In late 2012, we finally received funding from Screen Australia’s prestigious Signature Docs program and raised the rest of the budget. Thinking back, it was fortunate that the film took so long to make. If I’d told this story when I was younger, I wouldn’t have been able to do it justice. And before the early 90’s there were serious obstacles in finding any historical information in communist countries. It was only with the fall of communism that the archives finally opened. So by the time I got serious, information was becoming available - if you knew where to look.
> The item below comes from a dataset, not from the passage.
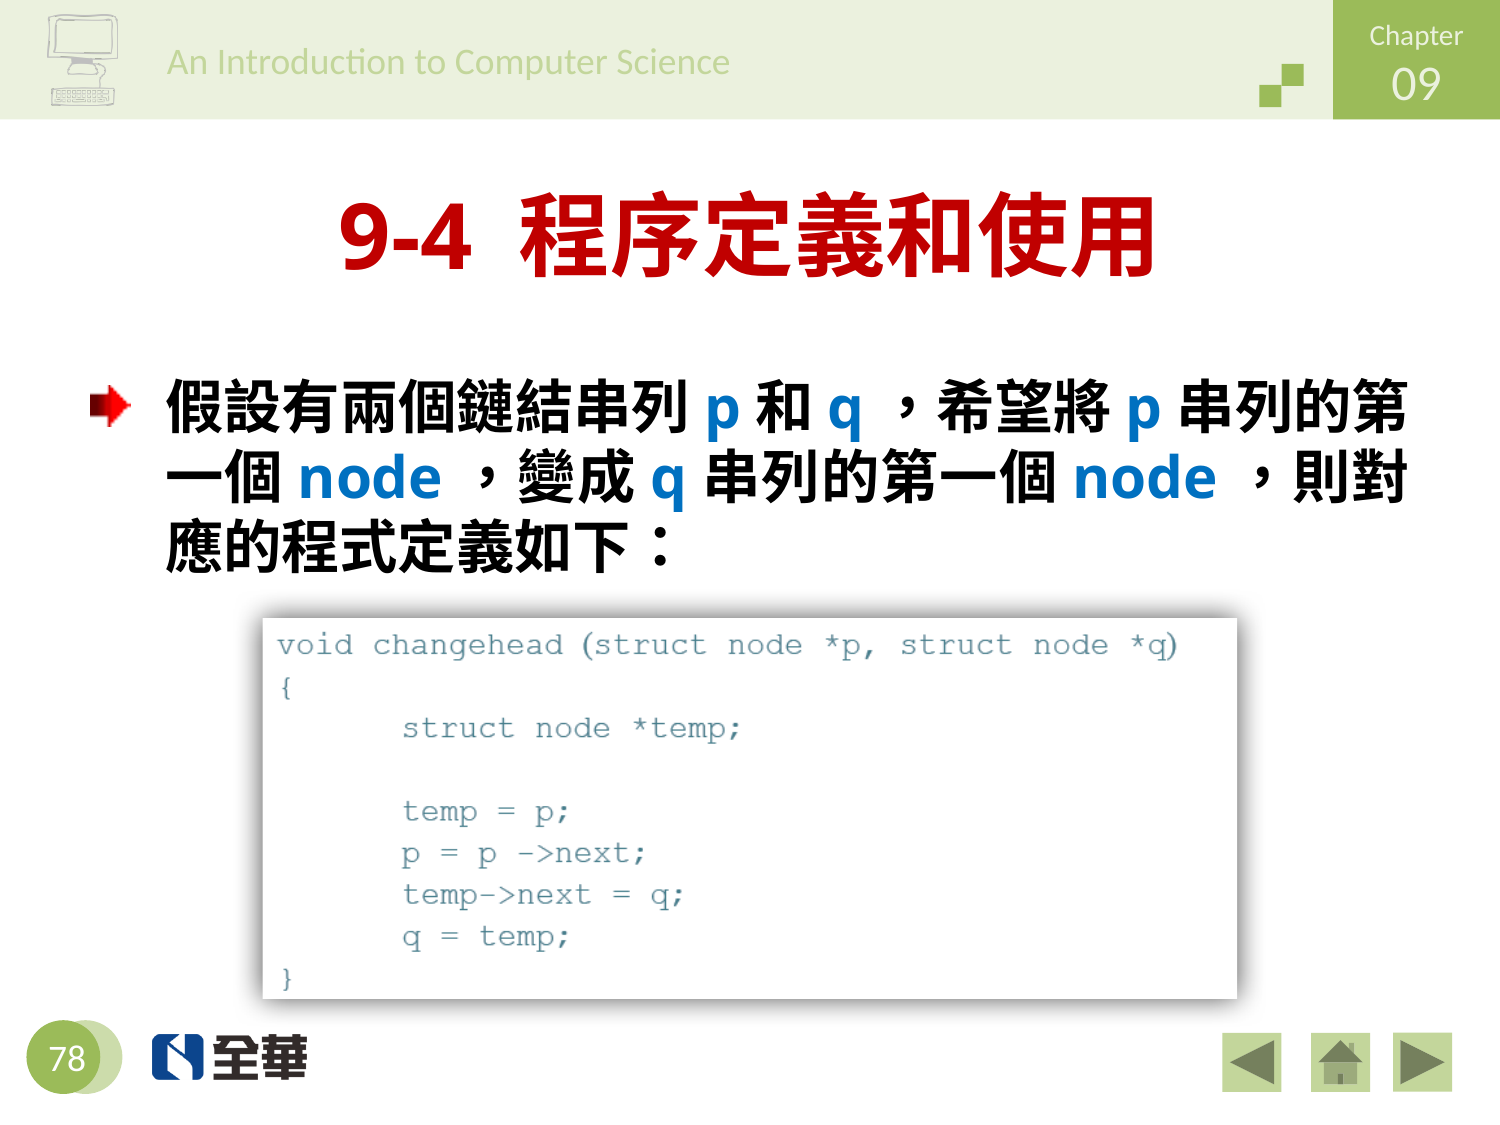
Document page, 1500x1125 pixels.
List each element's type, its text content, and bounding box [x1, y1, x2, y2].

I wanted the focus of my story to be on the ordinary people who experienced the events of the war. I recount the broad military story, but it’s the civilian experience that most interests me. A shocking fact is that while the total military losses of World War II are estimated at 14 million, total civilian losses are estimated at around 27 million. My mother was just one of millions of people whose lives were torn apart.
The film is also a story about refugees and their resilience, fortitude and survival.
My mother Helen and I, were part of the huge wave of refugees who arrived in Australia after World War Two. Despite some fear and resistance, we were welcomed. From refugees we quickly turned into productive citizens and helped transform Australia into a dynamic, multicultural society. How different it is for today’s refugees, with Government policies that fuel people’s fears and generate mean-spiritedness, not open hearts. By making the contrast between ‘then’ and ‘now’, my film is a reminder that there is a different way to deal with the ‘refugee’ issue. I will be happy if my film contributes to the public conversation regarding refugees that continues to rage in Australia.
When I started on this film, I had planned to focus entirely on my mother’s life, with no intention of putting myself in the picture. It was only gradually that I realized that I had to be part of this story. As I say in the film, I had ‘plundered’ my mother’s life to make various fictional films in my career as a drama director. Now that I was making my first documentary about the ‘truth’ of my mother’s life, I realized I had to be as honest with myself. In that sense, ONCE MY MOTHER is a story about mothers and daughters, about parents and children. I hope it will prompt people to ask questions of their own parents and record their stories before it’s too late. I feel fortunate that I can pass something on to my son so that he and his future children will have a record of the lives of their antecedents.
At its deepest level, I was interested in investigating that most primal of bonds, the parent-child relationship. Through tracking my own journey towards ‘forgiveness’, I hope that the story raises questions about what it is to be a parent, what it is to be a daughter or a son. How do we learn our roles? What happens when a parent has no template for how to be a parent? How do our formative years affect our roles as parents? What happens when roles are reversed and the child becomes the carer?
What inspired me to tell this story was that I wanted my mother’s life to matter. I’m grateful to have had the opportunity to record her life and discover her true story. She was an ordinary person who was swept up in extraordinary events, a pawn in a political game. I hope ONCE MY MOTHER helps to place a forgotten chapter of World War Two history on record and to honour the lives of the Poles who went through the same horrific experiences as my mother once did.